Otro problema insoslayable de la película es, precisamente, su reparto. Keira Knightley, tan querida por Wright, carece del magnetismo de Greta Garbo y de la eximia calidad como actriz de Vivien Leigh. Podríamos casi decir que ‘empata’ con Sophie Marceau en el inane film de Rose, que también incorpora a Levin, ausente en las restantes adaptaciones. Su actuación es histérica y desnaturaliza a Anna, que únicamente pierde los nervios al creerse abandonada por Vromsky y caer en la desesperación y la adicción a las drogas de la época. Jude Law es demasiado joven para Karenin y, aunque siempre se muestra sobrio y contenido, no alcanza la fuerza exigida para interpretar al intolerante y puritano marido. Aaron Taylor-Johnson está directamente ridículo como Vromsky, ya que en vez de evocar al hipócrita veleidoso de Tolstói, aunque fuese sólo físicamente, nos trae a la memoria el Tadzio viscontiano algo más crecidito y con bigotillo. Los secundarios son, afortunadamente, otra cosa: Alicia Vikander cumple bien como Kitty, y Domhnall Gleeson está magnífico como Levin.

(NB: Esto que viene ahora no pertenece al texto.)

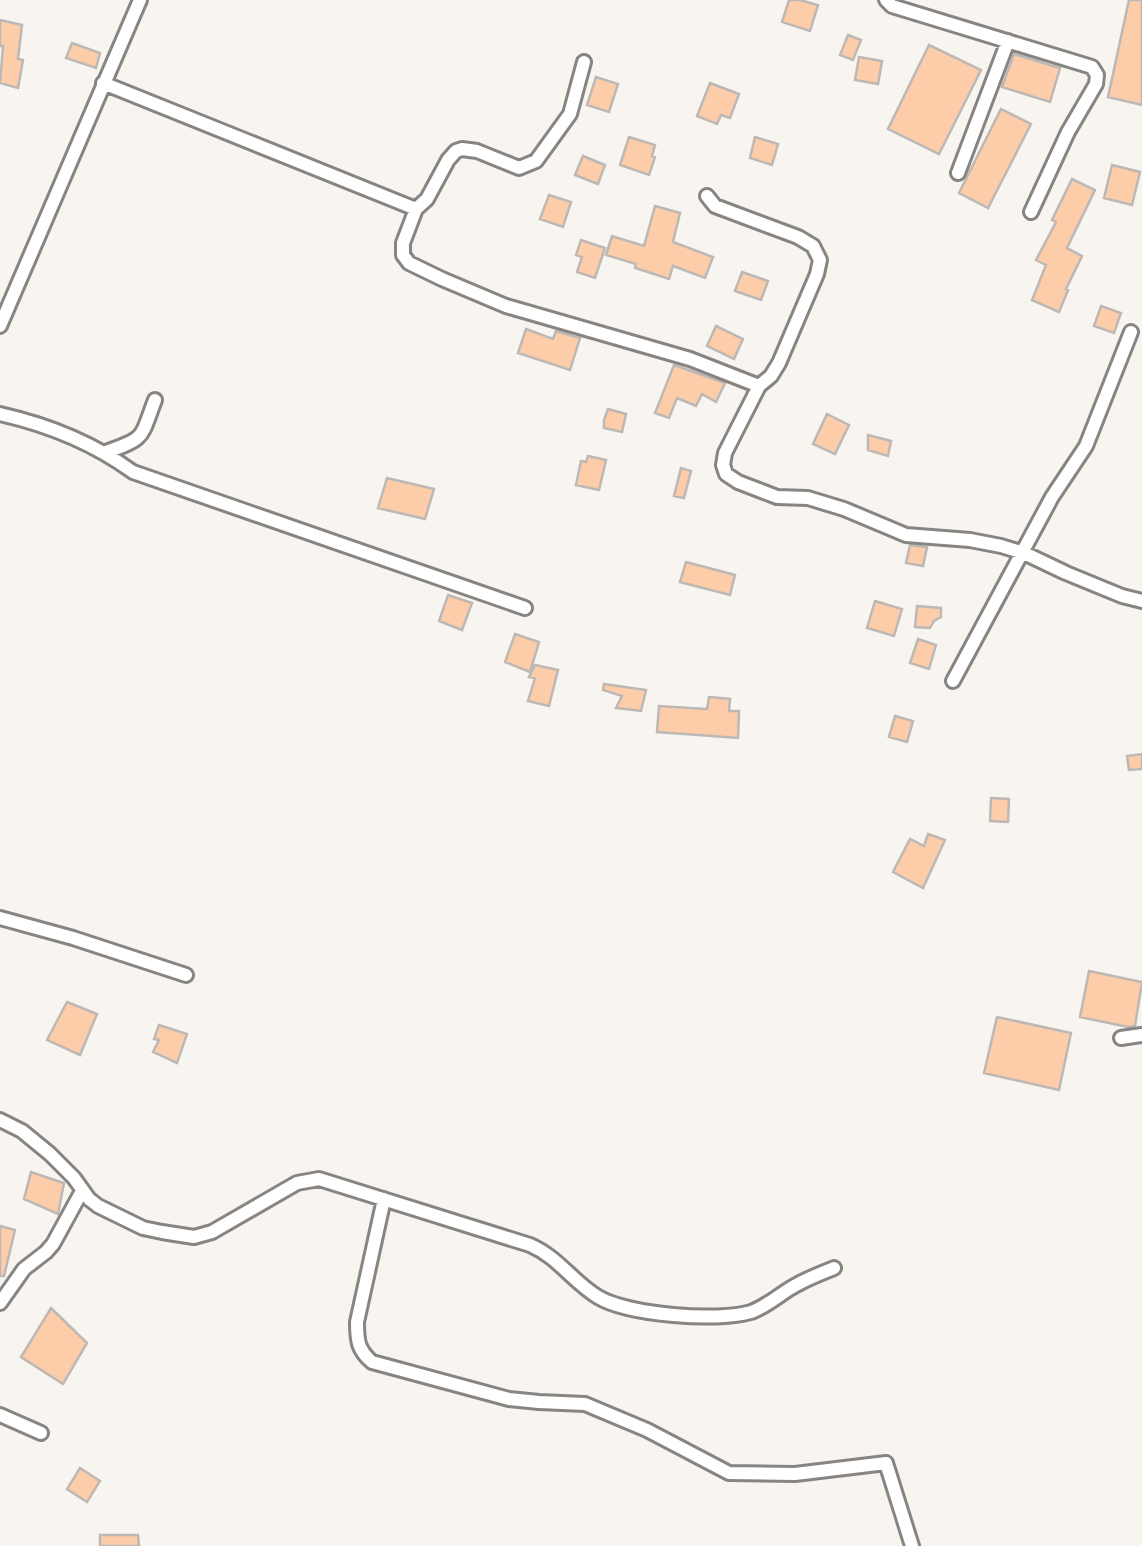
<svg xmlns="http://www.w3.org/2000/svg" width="1142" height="1546" font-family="'Work Sans',sans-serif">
<rect width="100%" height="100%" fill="#f8f5f0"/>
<!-- building -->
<path fill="#fccda8" stroke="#bdb8b5" stroke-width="2.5" d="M789 0H800L818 5 810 31 782 22Z
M1129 0H1142V105L1108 97Z
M0 20 22 25 18 59 23 60 18 88 0 83 3 46H0Z
M848 35 861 40 853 60 840 55Z
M72 43 100 53 96 68 66 58Z
M929 45 981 70 939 154 888 129Z
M1014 54 1060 68 1050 102 1002 87Z
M859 57 882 61 878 84 855 80Z
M596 77 618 84 609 112 587 105Z
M710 83 739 94 730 118 721 115 717 124 697 116Z
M1001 109 1031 124 988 208 959 193Z
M629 137 655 145 652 156 655 157 649 175 620 165Z
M755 137 778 144 772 165 750 158Z
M583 156 605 165 598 184 575 175Z
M1112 165 1140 172 1132 205 1104 198Z
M1072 179 1095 190 1067 248 1082 256 1066 289 1068 290 1059 312 1032 300 1046 265 1036 260 1056 222 1052 220Z
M549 195 571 202 563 227 540 219Z
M655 206 680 213 673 242 713 257 705 278 673 266 669 279 635 268 636 264 606 255 612 236 644 246Z
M581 240 605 248 595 278 577 272 582 257 576 255Z
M742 272 768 281 761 300 735 291Z
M1101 306 1121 313 1114 333 1094 326Z
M716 326 743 339 734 359 707 346Z
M526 329 553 339 556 331 580 338 570 370 518 353Z
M674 365 725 383 716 402 702 394 696 406 677 398 669 418 655 413Z
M608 409 626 414 622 432 604 428V420Z
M827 414 849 425 835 454 813 444Z
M868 435 891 441 888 456 868 450Z
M588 456 606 460 599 490 576 485 581 461 586 462Z
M681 468 691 471 684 498 674 496Z
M387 478 434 489 425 519 378 508Z
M910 545 927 547 923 566 906 563Z
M686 562 735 575 730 595 680 582Z
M448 595 472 603 462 630 439 621Z
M875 601 902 609 894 636 867 628Z
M917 606 941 608V617L934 621 930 628 915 627Z
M515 634 539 642 530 672 505 662Z
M918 639 936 645 929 669 910 663Z
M535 665 558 670 549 706 528 701 535 678 529 677Z
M604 684 646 690 641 711 616 708 622 696 603 690Z
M709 697 730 699 729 711H739L738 738 657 732 659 706 707 709Z
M895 716 913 721 907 742 889 737Z
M1142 754V769L1129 770 1127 756Z
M991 798 1009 799 1008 822 990 821Z
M928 834 945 840 923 888 893 872 910 839 924 846Z
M1089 971 1142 982 1135 1026 1128 1027 1080 1017Z
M67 1002 97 1014 80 1055 47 1040Z
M997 1017 1071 1033 1059 1090 984 1073Z
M159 1025 187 1034 177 1063 153 1052 159 1040 154 1039Z
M31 1172 64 1183 58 1214 24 1199Z
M0 1226 15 1230 4 1276H0Z
M51 1308 87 1343 63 1384 21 1357Z
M80 1468 100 1481 87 1502 67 1489Z
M100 1535H138L139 1546H100Z"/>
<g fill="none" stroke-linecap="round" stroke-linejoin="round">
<defs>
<path id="street" d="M886 0 892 6 1092 67 1097 75 1096 84 1068 132 1031 212
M584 62 570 114 536 161 519 168 477 151 462 149 456 151 448 160 427 199 416 209 403 243V255L409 263 442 279 506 306 690 359 759 386 725 453 723 465 726 474 738 482 777 497 808 498 844 509 906 535 970 540 1001 546 1024 553 1066 573 1122 596 1142 601
M103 83 416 209
M958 173 1008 41
M707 196 715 206 798 237 813 246 820 260 817 274 779 363 771 376 759 386
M0 326 140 0
M0 414C49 425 92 442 133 472L525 608
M106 452C146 438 140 439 155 400
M953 681 1052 497 1086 446 1131 332
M0 918 73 938 186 975
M1121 1038 1142 1035
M0 1120 22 1131 50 1154 74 1178 89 1199 98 1206 143 1228 162 1232 194 1237 212 1232 297 1183 319 1179 530 1245C558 1257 573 1282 598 1297 628 1315 718 1322 751 1312 768 1306 782 1292 798 1284 809 1278 822 1273 834 1268
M384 1199 357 1322C357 1341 358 1350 372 1362L509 1399 539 1402 585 1404 647 1430 729 1473 795 1474 886 1463 912 1546
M0 1303 24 1269 46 1252 53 1244 82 1191
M0 1415 41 1433"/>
</defs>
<!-- street casing -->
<use href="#street" stroke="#878481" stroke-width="18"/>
<!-- street -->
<use href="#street" stroke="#fff" stroke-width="12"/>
</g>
</svg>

Resta como algo positivo en esta menos que mediana Anna Karenina algunos travellings brillantes y la secuencia del baile que, no obstante, trata en vano de seguir la imborrable estela de Il Gattopardo (Luchino Visconti, 1963). Frente a este nuevo fracaso, parece que el único cineasta capaz de cepillarse con éxito las más de 600 páginas de la novela en menos de hora y media es, por el momento, el kazajo Darhezan Ormibaiev: su adaptación se titula Shuga (Darhezan Ormibaiev, 2007) y no sólo es, está sí, radicalmente postmoderna, sino que además es la mejor de todas, aunque no hayamos podido admirarla como se merece en nuestra inculta Celtiberia.

(1) Zavala Alvarado, Lauro José (2008): “Para una teoría paradigmática del cine”, en Alvarado, Ramón (dir.), Anuario de Investigación 2007, México DF: Universidad Autónoma Mexicana Xochimilco, p. 40.